### Task statement
Find every line in the rows below that contains the string "scope", matching case exactly, and copy each of those lines.

### Excerpted records
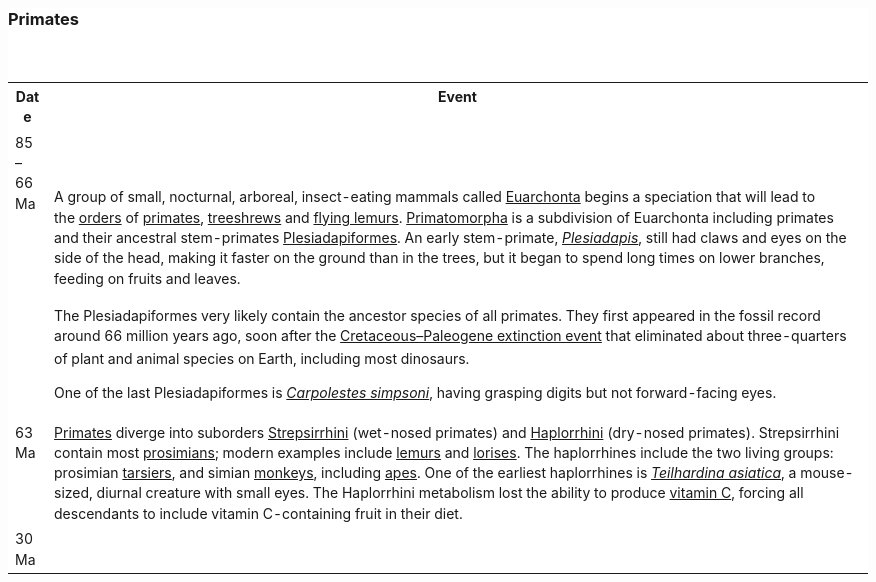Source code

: </table>
<h3><span id="Primates" class="mw-headline">Primates</span></h3>
<div class="hatnote navigation-not-searchable">&nbsp;</div>
<table class="wikitable">
<tbody>
<tr>
<th scope="col">Date</th>
<th scope="col">Event</th>
</tr>
<tr>
<td>85&ndash;66 Ma</td>
<td>
<div class="thumb tright">&nbsp;</div>
<div class="thumb tright">&nbsp;</div>
<p>A group of small, nocturnal, arboreal, insect-eating mammals called&nbsp;<a title="Euarchonta" href="https://en.wikipedia.org/wiki/Euarchonta">Euarchonta</a>&nbsp;begins a speciation that will lead to the&nbsp;<a title="Order (biology)" href="https://en.wikipedia.org/wiki/Order_(biology)">orders</a>&nbsp;of&nbsp;<a title="Primate" href="https://en.wikipedia.org/wiki/Primate">primates</a>,&nbsp;<a title="Treeshrew" href="https://en.wikipedia.org/wiki/Treeshrew">treeshrews</a>&nbsp;and&nbsp;<a class="mw-redirect" title="Flying lemur" href="https://en.wikipedia.org/wiki/Flying_lemur">flying lemurs</a>.&nbsp;<a title="Primatomorpha" href="https://en.wikipedia.org/wiki/Primatomorpha">Primatomorpha</a>&nbsp;is a subdivision of Euarchonta including primates and their ancestral stem-primates&nbsp;<a title="Plesiadapiformes" href="https://en.wikipedia.org/wiki/Plesiadapiformes">Plesiadapiformes</a>. An early stem-primate,&nbsp;<em><a title="Plesiadapis" href="https://en.wikipedia.org/wiki/Plesiadapis">Plesiadapis</a></em>, still had claws and eyes on the side of the head, making it faster on the ground than in the trees, but it began to spend long times on lower branches, feeding on fruits and leaves.</p>
<p>The Plesiadapiformes very likely contain the ancestor species of all primates.<sup id="cite_ref-22" class="reference"></sup>&nbsp;They first appeared in the fossil record around 66 million years ago, soon after the&nbsp;<a title="Cretaceous&ndash;Paleogene extinction event" href="https://en.wikipedia.org/wiki/Cretaceous%E2%80%93Paleogene_extinction_event">Cretaceous&ndash;Paleogene extinction event</a>&nbsp;that eliminated about three-quarters of plant and animal species on Earth, including most dinosaurs.<sup id="cite_ref-Renne2013_23-0" class="reference"></sup><sup id="cite_ref-24" class="reference"></sup></p>
<p>One of the last Plesiadapiformes is&nbsp;<em><a title="Carpolestes simpsoni" href="https://en.wikipedia.org/wiki/Carpolestes_simpsoni">Carpolestes simpsoni</a></em>, having grasping digits but not forward-facing eyes.</p>
</td>
</tr>
<tr>
<td>63 Ma</td>
<td><a title="Primate" href="https://en.wikipedia.org/wiki/Primate">Primates</a>&nbsp;diverge into suborders&nbsp;<a title="Strepsirrhini" href="https://en.wikipedia.org/wiki/Strepsirrhini">Strepsirrhini</a>&nbsp;(wet-nosed primates) and&nbsp;<a class="mw-redirect" title="Haplorrhini" href="https://en.wikipedia.org/wiki/Haplorrhini">Haplorrhini</a>&nbsp;(dry-nosed primates). Strepsirrhini contain most&nbsp;<a title="Prosimian" href="https://en.wikipedia.org/wiki/Prosimian">prosimians</a>; modern examples include&nbsp;<a title="Lemur" href="https://en.wikipedia.org/wiki/Lemur">lemurs</a>&nbsp;and&nbsp;<a title="Loris" href="https://en.wikipedia.org/wiki/Loris">lorises</a>. The haplorrhines include the two living groups: prosimian&nbsp;<a title="Tarsier" href="https://en.wikipedia.org/wiki/Tarsier">tarsiers</a>, and simian&nbsp;<a title="Monkey" href="https://en.wikipedia.org/wiki/Monkey">monkeys</a>, including&nbsp;<a title="Ape" href="https://en.wikipedia.org/wiki/Ape">apes</a>. One of the earliest haplorrhines is&nbsp;<em><a class="mw-redirect" title="Teilhardina asiatica" href="https://en.wikipedia.org/wiki/Teilhardina_asiatica">Teilhardina asiatica</a></em>, a mouse-sized, diurnal creature with small eyes. The Haplorrhini metabolism lost the ability to produce&nbsp;<a title="Vitamin C" href="https://en.wikipedia.org/wiki/Vitamin_C">vitamin C</a>, forcing all descendants to include vitamin C-containing fruit in their diet.</td>
</tr>
<tr>
<td>30 Ma</td>
<td>
<div class="thumb tright">&nbsp;</div>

### Response to this exercise
<th scope="col">Date</th>
<th scope="col">Event</th>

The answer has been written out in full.